◆ **Task goal**:
Please render everything from the line containing "left elbow: (217, 583, -22)" down to the end of the material as a two-column CSV with the headers item and value. Give one row per line, with the line's text in item and its answer in value, each in a single quoted field and any line breaks replaced by spaces.

[Images with located body landmarks]

# # # # #

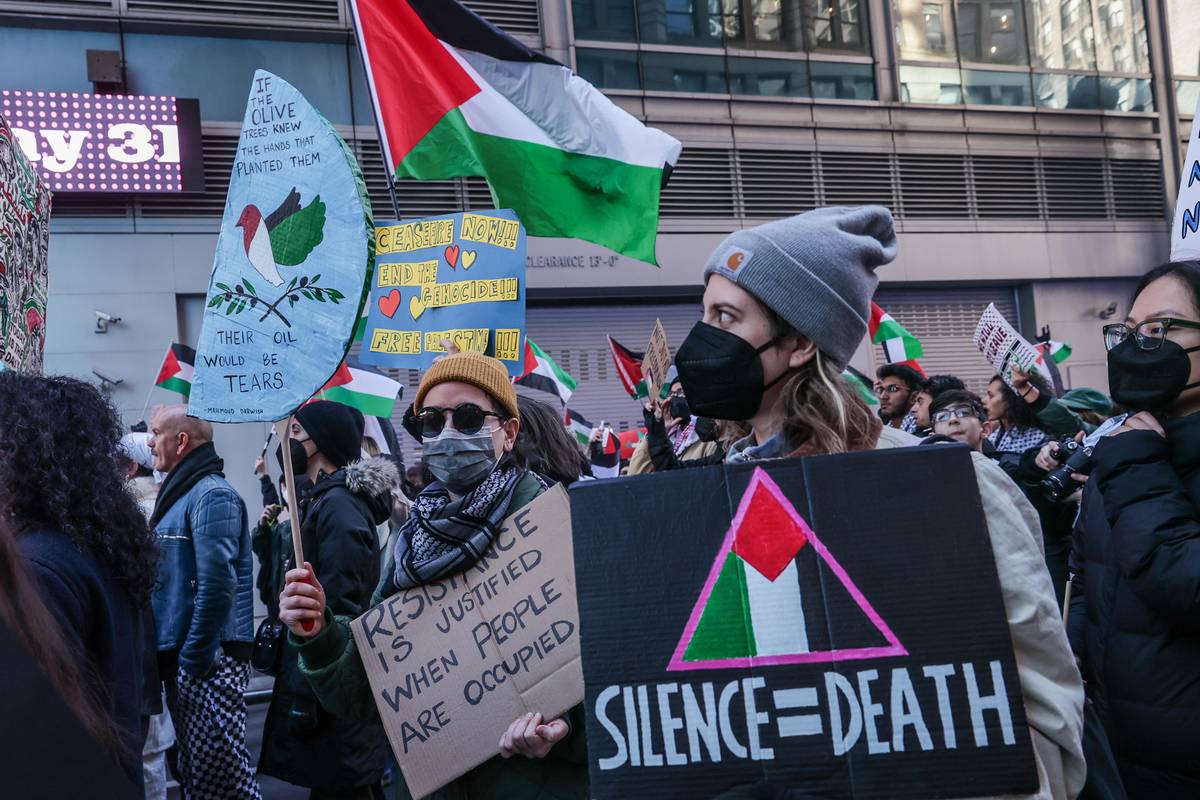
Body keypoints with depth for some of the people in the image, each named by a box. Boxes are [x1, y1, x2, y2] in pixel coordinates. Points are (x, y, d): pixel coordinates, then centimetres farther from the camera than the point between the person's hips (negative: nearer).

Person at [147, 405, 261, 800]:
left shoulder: (212, 494, -14)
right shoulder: (179, 493, 16)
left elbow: (217, 583, -22)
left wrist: (194, 659, -19)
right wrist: (172, 656, 15)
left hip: (207, 659, -10)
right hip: (179, 655, 10)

# # # # #

◆ **Completed exercise**:
item,value
"left elbow:","(217, 583, -22)"
"left wrist:","(194, 659, -19)"
"right wrist:","(172, 656, 15)"
"left hip:","(207, 659, -10)"
"right hip:","(179, 655, 10)"